What you are asked to do
Gather every line in the material below that contains the word "Цены", and copy each such line in full.

Data excerpts
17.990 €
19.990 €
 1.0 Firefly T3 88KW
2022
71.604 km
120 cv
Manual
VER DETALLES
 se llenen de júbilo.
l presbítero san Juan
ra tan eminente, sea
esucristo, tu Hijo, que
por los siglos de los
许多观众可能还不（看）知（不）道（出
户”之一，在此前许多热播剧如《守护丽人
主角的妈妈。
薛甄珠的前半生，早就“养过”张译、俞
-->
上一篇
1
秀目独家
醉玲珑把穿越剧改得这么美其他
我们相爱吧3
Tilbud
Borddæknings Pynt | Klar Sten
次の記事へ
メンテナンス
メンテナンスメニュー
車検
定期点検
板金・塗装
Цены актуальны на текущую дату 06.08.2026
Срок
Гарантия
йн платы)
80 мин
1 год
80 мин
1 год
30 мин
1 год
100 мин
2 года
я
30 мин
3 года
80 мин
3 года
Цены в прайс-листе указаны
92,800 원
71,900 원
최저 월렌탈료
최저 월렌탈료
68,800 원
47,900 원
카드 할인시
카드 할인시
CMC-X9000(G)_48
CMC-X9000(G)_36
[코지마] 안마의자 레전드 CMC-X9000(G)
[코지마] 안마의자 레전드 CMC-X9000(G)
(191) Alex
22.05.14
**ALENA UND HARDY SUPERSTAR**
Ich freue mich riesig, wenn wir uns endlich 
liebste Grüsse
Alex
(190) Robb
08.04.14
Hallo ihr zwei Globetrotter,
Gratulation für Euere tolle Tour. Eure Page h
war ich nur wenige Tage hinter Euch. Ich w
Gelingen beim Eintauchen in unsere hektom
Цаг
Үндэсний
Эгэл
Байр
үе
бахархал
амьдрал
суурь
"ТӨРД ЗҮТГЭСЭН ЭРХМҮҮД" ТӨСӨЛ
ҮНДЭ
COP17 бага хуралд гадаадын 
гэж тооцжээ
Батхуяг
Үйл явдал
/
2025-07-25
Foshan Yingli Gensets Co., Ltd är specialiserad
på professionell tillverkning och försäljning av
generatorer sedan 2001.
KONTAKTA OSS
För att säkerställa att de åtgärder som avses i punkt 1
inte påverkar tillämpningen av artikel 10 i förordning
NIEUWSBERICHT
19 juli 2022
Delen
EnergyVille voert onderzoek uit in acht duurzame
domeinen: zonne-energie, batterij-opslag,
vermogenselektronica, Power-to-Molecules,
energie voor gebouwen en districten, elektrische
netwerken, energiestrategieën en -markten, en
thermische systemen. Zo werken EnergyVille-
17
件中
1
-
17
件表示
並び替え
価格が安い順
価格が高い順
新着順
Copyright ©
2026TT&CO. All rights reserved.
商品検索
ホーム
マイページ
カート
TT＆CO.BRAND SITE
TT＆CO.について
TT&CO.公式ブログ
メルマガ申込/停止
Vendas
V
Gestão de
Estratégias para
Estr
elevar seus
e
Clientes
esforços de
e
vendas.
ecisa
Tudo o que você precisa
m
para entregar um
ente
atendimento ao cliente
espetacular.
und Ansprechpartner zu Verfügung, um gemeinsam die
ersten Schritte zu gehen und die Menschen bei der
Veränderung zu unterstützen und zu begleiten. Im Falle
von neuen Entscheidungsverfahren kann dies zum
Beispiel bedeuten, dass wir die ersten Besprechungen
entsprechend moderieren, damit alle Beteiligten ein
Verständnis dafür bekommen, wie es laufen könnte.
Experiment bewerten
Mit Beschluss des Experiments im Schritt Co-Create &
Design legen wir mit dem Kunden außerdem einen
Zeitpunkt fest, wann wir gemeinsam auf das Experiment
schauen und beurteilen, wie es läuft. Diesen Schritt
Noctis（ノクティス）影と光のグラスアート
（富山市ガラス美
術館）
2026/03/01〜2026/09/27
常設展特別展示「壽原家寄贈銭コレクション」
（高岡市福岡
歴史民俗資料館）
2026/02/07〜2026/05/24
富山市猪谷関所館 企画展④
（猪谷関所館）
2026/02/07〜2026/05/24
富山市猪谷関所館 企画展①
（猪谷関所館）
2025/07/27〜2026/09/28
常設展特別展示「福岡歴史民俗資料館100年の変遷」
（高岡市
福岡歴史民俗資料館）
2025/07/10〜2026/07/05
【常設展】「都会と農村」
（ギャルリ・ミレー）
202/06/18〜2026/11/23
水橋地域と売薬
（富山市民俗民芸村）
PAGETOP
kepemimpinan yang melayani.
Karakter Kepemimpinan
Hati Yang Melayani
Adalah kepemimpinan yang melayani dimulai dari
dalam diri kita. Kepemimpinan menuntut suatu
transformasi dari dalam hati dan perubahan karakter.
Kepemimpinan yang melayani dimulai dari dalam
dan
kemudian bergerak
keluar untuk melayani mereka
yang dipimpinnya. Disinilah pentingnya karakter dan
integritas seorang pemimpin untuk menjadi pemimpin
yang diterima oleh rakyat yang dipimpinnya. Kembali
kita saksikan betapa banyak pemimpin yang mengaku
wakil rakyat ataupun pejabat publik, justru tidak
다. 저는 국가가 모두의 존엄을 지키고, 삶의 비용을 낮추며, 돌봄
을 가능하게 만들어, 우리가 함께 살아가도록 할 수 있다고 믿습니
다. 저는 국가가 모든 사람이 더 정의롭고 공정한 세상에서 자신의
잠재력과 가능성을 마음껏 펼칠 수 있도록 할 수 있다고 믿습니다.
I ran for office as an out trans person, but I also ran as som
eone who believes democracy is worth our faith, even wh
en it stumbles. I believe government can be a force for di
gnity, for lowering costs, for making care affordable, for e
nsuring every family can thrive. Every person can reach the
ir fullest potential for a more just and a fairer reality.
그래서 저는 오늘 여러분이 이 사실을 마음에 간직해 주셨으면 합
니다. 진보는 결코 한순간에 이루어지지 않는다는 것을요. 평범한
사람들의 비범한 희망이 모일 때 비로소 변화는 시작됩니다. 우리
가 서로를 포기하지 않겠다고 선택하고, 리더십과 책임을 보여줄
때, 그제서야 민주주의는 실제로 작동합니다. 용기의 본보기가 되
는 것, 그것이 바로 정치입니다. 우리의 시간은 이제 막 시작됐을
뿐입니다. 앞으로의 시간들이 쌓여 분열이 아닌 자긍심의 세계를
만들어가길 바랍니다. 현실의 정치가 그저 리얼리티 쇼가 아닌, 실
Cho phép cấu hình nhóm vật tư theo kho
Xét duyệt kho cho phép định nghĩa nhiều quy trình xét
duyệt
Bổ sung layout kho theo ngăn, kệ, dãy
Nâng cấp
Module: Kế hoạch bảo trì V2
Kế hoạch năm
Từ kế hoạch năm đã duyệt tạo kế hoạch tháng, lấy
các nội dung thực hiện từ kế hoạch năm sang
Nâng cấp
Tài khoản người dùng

Expected output
Цены актуальны на текущую дату 06.08.2026
Цены в прайс-листе указаны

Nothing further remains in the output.